GIVEN TEXT
··········

As it is a never-ending journey, one can discover new and exciting bands or even old and exciting bands, as there is so much music released on a daily basis nowadays it really is impossible to even scrape the surface. So on this deep dive into the Bandcamp of Think Like A Key Records, a dive I will regularly be taking, I have indeed discovered a band and album I can once again give up more time with than spending time with my nearest and dearest, and I can share my love for with you, as I do love sharing my love of musical discovery.

That artist is the quite amazingly wonderful Monkeypox and The Mostly Complete Recordings comp, a comp of 35 wonderful songs of rock 'n' roll finery. Why oh why are this duo not better known, and why has it taken me six years to discover the magic of this compilation? It indeed ticks all my boxes: we have the magic of the Ray Davies-like "Foreign Girls," a song that could easily have slipped onto any of the Kinks' finest works and not been out of place. The Alex Chilton balladry of "No Minutes [On My Cellphone]" or the Modern Lovers joy of "Surfin' Surfside."

··········

QUESTIONS
[1] Reproduce the passage of the music review that opens with the words containing "As it is a never-ending" and closes with "of musical discovery.".
[2] Carry on writing the review of the Monkeypox compilation, beginning after its final sentence.

PROVIDED DATA

··········

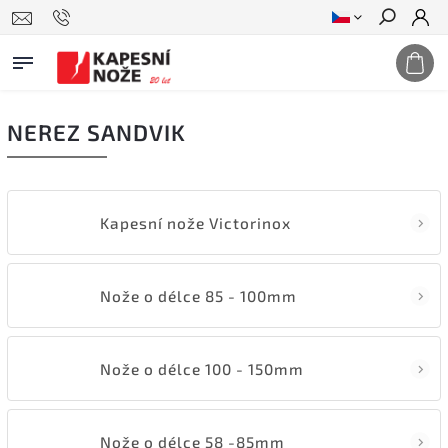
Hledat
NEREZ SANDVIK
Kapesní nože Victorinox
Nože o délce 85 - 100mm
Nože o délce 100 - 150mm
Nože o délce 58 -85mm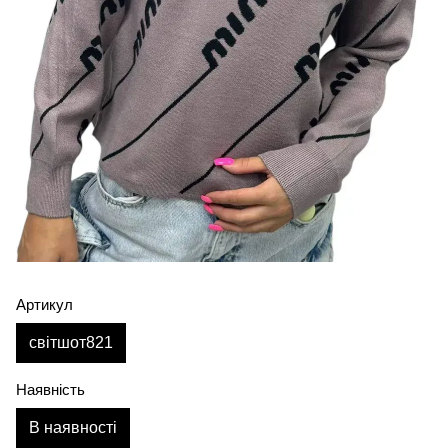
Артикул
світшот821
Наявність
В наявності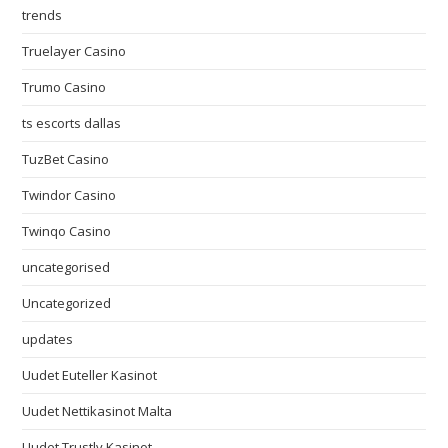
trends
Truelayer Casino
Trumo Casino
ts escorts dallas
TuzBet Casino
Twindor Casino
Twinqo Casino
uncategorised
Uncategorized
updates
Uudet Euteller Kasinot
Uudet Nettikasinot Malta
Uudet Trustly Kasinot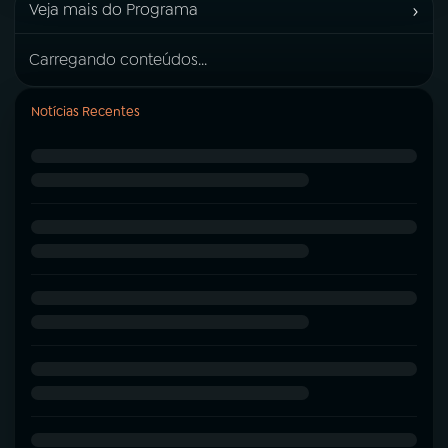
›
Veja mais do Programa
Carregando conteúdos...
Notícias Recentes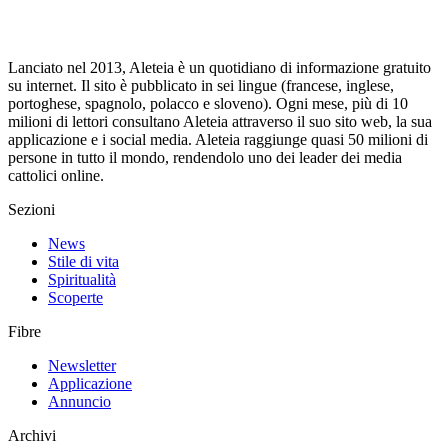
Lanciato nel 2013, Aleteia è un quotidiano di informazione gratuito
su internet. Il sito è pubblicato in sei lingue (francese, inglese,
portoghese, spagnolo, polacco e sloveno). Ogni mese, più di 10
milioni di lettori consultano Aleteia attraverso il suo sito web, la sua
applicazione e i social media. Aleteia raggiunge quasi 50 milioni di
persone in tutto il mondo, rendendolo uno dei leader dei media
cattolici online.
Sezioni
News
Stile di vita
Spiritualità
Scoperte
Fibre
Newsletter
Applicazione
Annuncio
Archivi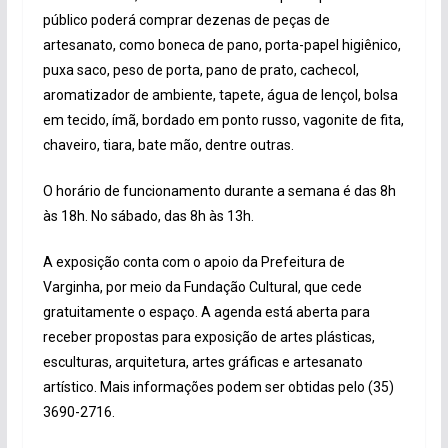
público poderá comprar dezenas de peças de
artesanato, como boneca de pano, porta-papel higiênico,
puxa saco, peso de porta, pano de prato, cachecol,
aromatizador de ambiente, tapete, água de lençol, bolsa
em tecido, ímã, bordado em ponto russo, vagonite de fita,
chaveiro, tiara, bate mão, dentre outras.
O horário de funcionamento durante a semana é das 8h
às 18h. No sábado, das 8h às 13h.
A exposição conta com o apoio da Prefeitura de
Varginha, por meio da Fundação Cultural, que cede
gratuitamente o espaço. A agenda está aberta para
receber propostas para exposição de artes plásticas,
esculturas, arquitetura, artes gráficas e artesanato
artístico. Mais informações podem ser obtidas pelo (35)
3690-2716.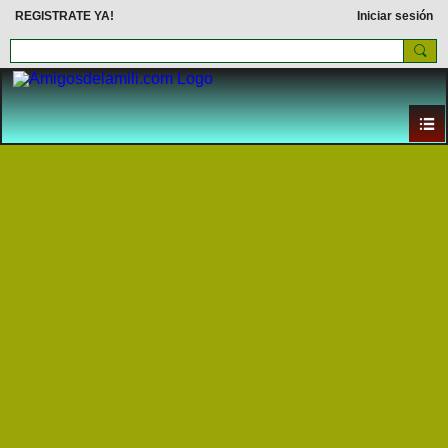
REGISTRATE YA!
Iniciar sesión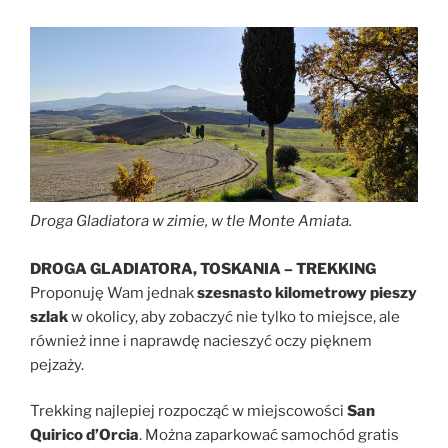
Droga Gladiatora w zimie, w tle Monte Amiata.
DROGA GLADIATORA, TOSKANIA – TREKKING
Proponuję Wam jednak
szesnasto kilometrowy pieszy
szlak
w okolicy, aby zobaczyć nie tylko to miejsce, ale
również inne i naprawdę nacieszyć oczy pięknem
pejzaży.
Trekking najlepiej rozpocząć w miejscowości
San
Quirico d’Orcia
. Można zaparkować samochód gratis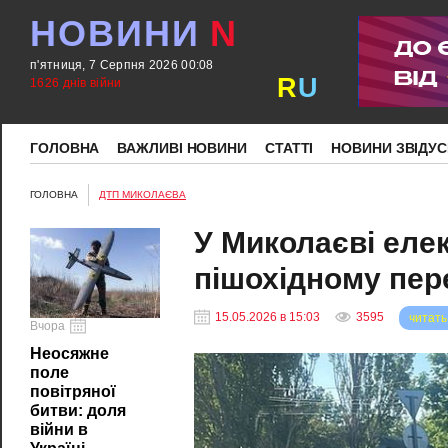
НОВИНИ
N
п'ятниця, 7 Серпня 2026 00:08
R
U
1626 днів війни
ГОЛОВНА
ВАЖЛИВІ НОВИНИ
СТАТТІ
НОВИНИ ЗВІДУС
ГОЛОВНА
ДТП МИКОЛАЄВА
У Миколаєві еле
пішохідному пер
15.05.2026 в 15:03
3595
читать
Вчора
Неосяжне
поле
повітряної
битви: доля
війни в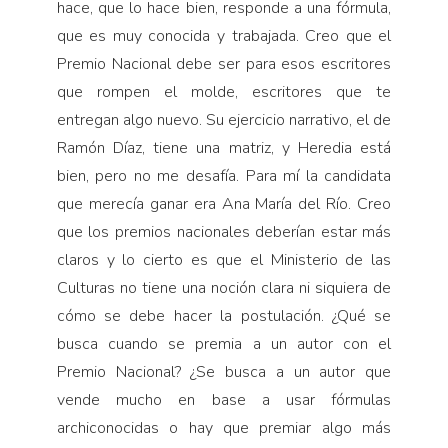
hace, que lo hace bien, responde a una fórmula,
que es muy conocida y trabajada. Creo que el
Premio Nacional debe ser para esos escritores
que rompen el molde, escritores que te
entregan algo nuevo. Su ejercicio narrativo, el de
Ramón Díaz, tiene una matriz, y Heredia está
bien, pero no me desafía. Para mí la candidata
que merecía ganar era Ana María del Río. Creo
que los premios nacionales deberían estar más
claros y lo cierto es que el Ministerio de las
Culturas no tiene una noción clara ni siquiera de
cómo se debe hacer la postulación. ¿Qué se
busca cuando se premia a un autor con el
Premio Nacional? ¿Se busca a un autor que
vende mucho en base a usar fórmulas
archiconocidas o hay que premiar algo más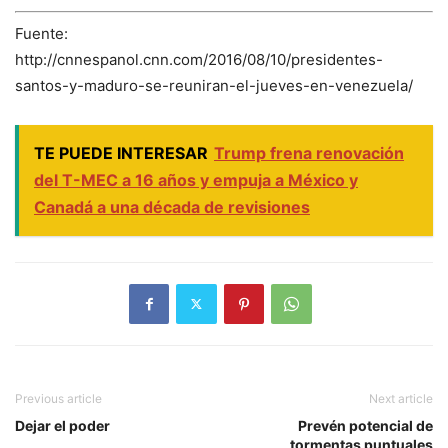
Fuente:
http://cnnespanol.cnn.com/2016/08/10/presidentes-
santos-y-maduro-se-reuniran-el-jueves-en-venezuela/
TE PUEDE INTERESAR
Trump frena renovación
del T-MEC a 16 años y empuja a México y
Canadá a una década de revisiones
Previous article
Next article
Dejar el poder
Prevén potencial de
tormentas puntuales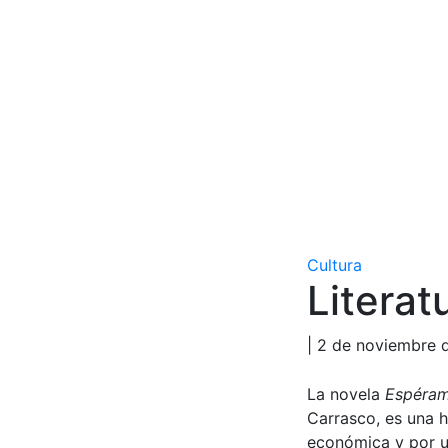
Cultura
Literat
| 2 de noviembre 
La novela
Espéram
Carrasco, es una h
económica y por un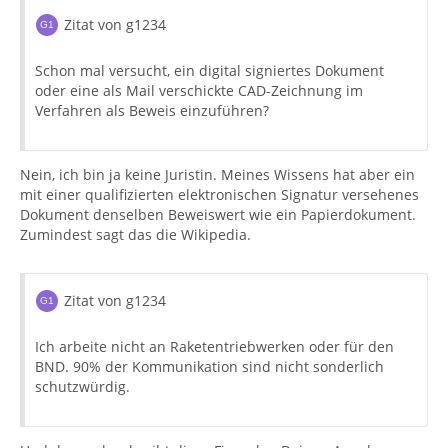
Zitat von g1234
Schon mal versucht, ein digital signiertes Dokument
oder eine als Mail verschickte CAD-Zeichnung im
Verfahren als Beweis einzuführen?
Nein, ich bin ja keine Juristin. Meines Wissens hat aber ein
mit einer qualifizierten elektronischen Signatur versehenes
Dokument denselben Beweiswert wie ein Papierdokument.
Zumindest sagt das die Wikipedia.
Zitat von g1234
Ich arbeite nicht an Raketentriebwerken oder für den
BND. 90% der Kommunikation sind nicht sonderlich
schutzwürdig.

··········

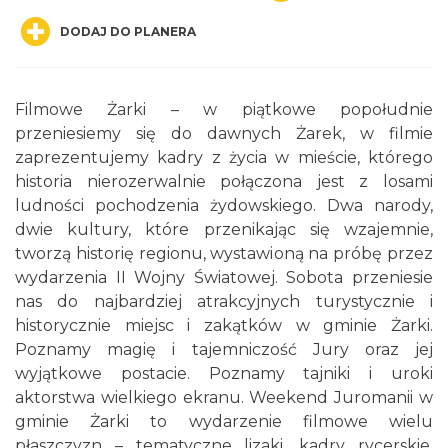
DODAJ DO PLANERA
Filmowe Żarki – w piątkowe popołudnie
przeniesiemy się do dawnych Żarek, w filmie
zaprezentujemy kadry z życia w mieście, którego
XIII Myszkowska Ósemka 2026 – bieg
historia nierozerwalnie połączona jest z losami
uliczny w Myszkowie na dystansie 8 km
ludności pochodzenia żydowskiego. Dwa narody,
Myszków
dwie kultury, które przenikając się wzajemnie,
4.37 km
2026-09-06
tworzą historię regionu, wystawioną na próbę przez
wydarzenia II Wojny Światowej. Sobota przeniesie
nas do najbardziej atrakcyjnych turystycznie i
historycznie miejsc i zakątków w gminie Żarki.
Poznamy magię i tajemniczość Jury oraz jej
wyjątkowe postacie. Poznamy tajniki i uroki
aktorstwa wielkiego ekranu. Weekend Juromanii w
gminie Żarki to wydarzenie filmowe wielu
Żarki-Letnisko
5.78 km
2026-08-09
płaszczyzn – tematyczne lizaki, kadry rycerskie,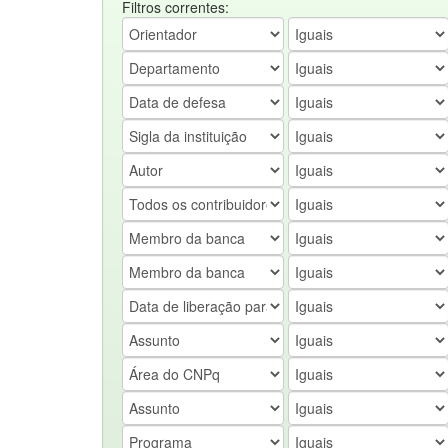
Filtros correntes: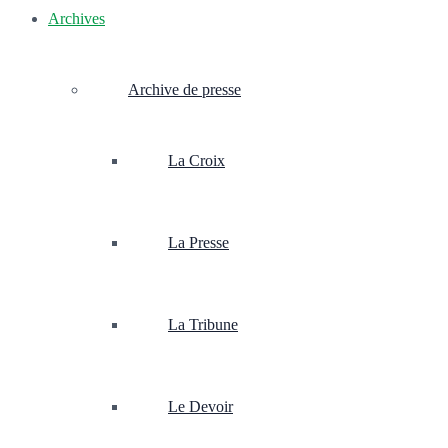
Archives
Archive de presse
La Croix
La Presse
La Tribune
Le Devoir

··········

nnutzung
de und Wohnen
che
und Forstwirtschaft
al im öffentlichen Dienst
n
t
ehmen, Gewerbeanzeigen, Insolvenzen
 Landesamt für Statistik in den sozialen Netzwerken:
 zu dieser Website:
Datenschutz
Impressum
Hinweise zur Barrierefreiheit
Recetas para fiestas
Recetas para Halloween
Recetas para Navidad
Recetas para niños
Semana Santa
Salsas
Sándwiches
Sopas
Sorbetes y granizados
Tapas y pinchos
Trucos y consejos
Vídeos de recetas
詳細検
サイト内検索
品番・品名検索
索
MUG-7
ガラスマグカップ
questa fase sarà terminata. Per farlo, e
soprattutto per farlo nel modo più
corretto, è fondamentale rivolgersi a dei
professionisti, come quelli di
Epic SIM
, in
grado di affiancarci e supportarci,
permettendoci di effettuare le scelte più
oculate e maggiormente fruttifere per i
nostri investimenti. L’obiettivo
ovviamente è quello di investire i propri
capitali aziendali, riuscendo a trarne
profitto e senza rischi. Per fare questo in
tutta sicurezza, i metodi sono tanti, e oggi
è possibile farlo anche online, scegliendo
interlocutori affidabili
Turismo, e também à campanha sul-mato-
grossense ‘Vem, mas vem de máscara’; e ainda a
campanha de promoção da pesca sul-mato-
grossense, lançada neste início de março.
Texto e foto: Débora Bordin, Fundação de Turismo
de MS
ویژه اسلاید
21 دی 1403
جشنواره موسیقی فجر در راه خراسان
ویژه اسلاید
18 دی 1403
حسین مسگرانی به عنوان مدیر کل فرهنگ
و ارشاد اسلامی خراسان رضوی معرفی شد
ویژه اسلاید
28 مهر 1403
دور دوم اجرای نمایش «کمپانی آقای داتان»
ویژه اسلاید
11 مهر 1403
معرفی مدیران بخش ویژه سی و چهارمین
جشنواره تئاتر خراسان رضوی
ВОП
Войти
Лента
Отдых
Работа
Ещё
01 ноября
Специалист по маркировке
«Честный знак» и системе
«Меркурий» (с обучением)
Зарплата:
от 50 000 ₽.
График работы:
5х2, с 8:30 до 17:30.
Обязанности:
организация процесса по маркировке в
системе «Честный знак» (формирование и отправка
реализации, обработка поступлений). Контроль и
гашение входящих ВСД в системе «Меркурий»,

··········

ANSWERS TO THE TASKS
[1]
As it is a never-ending journey, one can discover new and exciting bands or even old and exciting bands, as there is so much music released on a daily basis nowadays it really is impossible to even scrape the surface. So on this deep dive into the Bandcamp of Think Like A Key Records, a dive I will regularly be taking, I have indeed discovered a band and album I can once again give up more time with than spending time with my nearest and dearest, and I can share my love for with you, as I do love sharing my love of musical discovery.

[2]
The whole collection is covered in a warm layer of pop suss and a melodicism that is steeped in the rich history and genre-hopping that not just has to be admired but deserves a standing ovation, but I suppose giving your laptop a standing ovation can, I suppose, seem strange and a little weird [well that's what my much ignored wife has just told me via the rolling of her eyes and the "not again, Brian" sigh].

For this album evokes the pleasure of an unrestrained and slightly dysfunctional and ungainly act of total abandonment, for the music of Monkeypox deserves such acts of random tomfoolery. Monkeypox are not just talented songwriters, musicians, performers—they are one of those rarer breeds of bands that not just understand the true magic, humour, and joy of rock 'n' roll but are also scholars and lovers of the history of rock 'n' roll and its many forms.

The Mostly Complete Recordings Of is truly an album we music lovers should not just have a deep dive into but, once dove into, lie back and soak up and bathe in the true magnificence of.